We used logistic regression for our model to predict PD as the best RECIST response vs. nonPD rather than responder vs. progressor to better reflect the real-world setting where all outcomes (PD, SD, MR, PR, CR) are possible.. We evaluated genomic, transcriptomic, and clinical features. Categorical features were converted to binary features for each categorical value. To be conservative, no gene-level mutations or expression values were individually considered. Global genomic tumor characteristics such as TMB, purity, ploidy, heterogeneity, aneuploidy were considered. Features were generated from the transcriptome including ssGSEA values for genesets representing Cancer Hallmark pathways, and MHC-II and -I antigen presentation genes, as well as gene expression signatures following the methodology as described in their respective publications as described above and in Supplemental Table 6. Clinical characteristics including LDH and ECOG at start of anti-PD1 ICB, number of metastatic organs, gender, Mstage, number of different metastatic sites, metastatic sites, and melanoma subtype were evaluated (Supplemental Table 1). Features were chosen in a forward-selection based process, where features that were statistically significantly predictive (p<0.05) when added to the base model were ranked based on the ability of the combined model to discriminate outcomes (using ROC AUC as the metric), and the best feature chosen to be added to the base model. Potential features were evaluated also based on a manual review considering biological interpretability and clinical applicability. This process was then iterated with the new base model, and stopped when no features under consideration were statistically significantly predictive.
The set of tumors with both WES and RNAseq is smaller than the set of tumors with only WES; when the features chosen in model development for ipilimumab-naive tumors resulted in WES features only being chosen, model development was repeated in the superset of tumors requiring only clinical and WES data, and this model in the larger set is reported in the main text.

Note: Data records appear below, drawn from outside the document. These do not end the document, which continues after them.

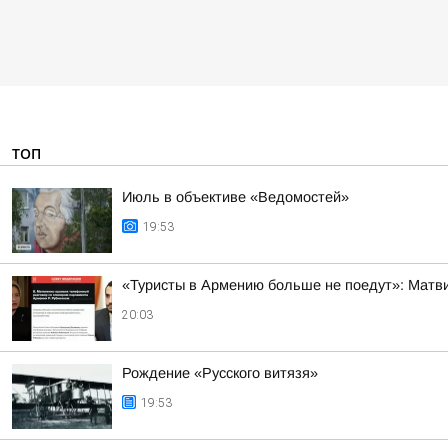
ТОП
Июль в объективе «Ведомостей»
19:53
«Туристы в Армению больше не поедут»: Матви
20:03
Рождение «Русского витязя»
19:53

To estimate the “out-of-bag” AUC, we used k-fold cross-validation (splitting the data set into k subsets, training on k-1 subsets, and calculating AUC on the held out subset), and calculated the mean cross-validation AUC. Given the partially manual review of features, feature selection was not included in cross-validation. For the ipilimumab-treated subset (n=34), we chose k=5 folds, and for the larger ipilimumab-naive subset (n=85), we chose k=10 folds to maintain a cross-validation holdout set of >5 tumors. Cross-validation scores were calculated using the cross_val_score function from the Python sklearn package.
To further evaluate the statistical support for our models, we calculated the Akaike Information Criteria and Bayesian Information Criteria of each subsequent model after adding an additional feature in forward selection in the ipilimumab-experienced and ipilimumab-naive subgroups (Extended Data Figure 8cd), and also evaluated the addition of mutational burden as an additional feature to the selected models.